I tried both, and while they work fine, they violated my KISS requirement. The most
important thing I learned with these experiments was the danger of mixing threads
which operate with different PowerPlant drawing contexts; talk about major view foci
problems!
The simple mail sender class displays a window which contains a number of text
edit fields: SMTP host, sender address, destination address, subject, and message body.
It also contains a button to send the message when done and a status field.

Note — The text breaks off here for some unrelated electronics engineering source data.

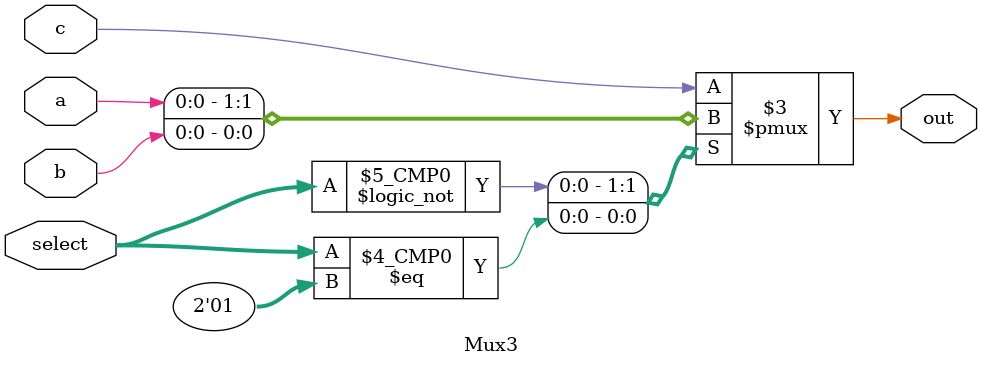
<source format=v>
/**@file
 * @brief     Three input multiplexer 
 * @author    Igor Lesik
 * @copyright Igor Lesik 2014
 *
 *
 *
 */
module Mux3 (a, b, c, select, out);
   
  parameter WIDTH = 1;

  input  [WIDTH-1:0] a;
  input  [WIDTH-1:0] b;
  input  [WIDTH-1:0] c;
  input  [1:0]       select;

  output [WIDTH-1:0] out;

  reg    [WIDTH-1:0] out;
  
  always @(a or b or c or select)
  begin
    case(select)
      2'b00: out = a;
      2'b01: out = b;
      default: out = c;
    endcase
  end
endmodule


</source>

Figure 3
shows a picture of the simple interface.
Figure 3. Simple Mail Editor
In the event-loop/asynchronous handling implementation below, I began by
creating a LSingleDoc, LAsyncClient class similar to the one shown in Listing 1. To
increase your understanding in the following walk-through, you may want to refer to
the sample source code that is supplied with this article’s distribution.
Listing 1: SMTPSenderDoc.h
SMTPSenderDoc
This class implements all of the machinery necessary to experiment with the SMTP protocol using the
PowerPlant network classes (in async/eventloop mode)
class SMTPSenderDoc : public LSingleDoc,
public LListener,
public LAsyncClient
{
public:
SMTPSenderDoc(LCommander *inSuper,
const LStr255 &inTo = “”,
const LStr255 &inSubj = “”);
virtual ~SMTPSenderDoc();
virtual void ListenToMessage(MessageT inMessage,
void*ioParam);
virtual void Connect();
virtual void Disconnect();
virtual Boolean IsIdle();
virtual Boolean AllowSubRemoval(LCommander* inSub);
protected:
virtual void HandleAsyncMessage(const LAsyncMessage&
inMessage);
void BuildSessionWindow(void);
void SendMailMessage(void);
void RunMachine(char *inDataBuffer,
Uint32 inDataSize);
void SendHELO(Boolean inUseShort = false);
void SendQUIT(void);
void SendRSET(void);
void SendNOOP(void);
void SendMAIL(void);
void SendRCPT(LStr255 &inRecipient);
Boolean SendNext(void);
void SendDATA(void);
void SendBody(void);
void SendHeader(void);
Boolean ParseReply(char *inBuffer, Uint32 inBufferLen,
Uint32& inPos);
MailPreferenceTypeH mMailPrefs;
LStr255 mTo;
LStr255 mSubject;
Handle mBody;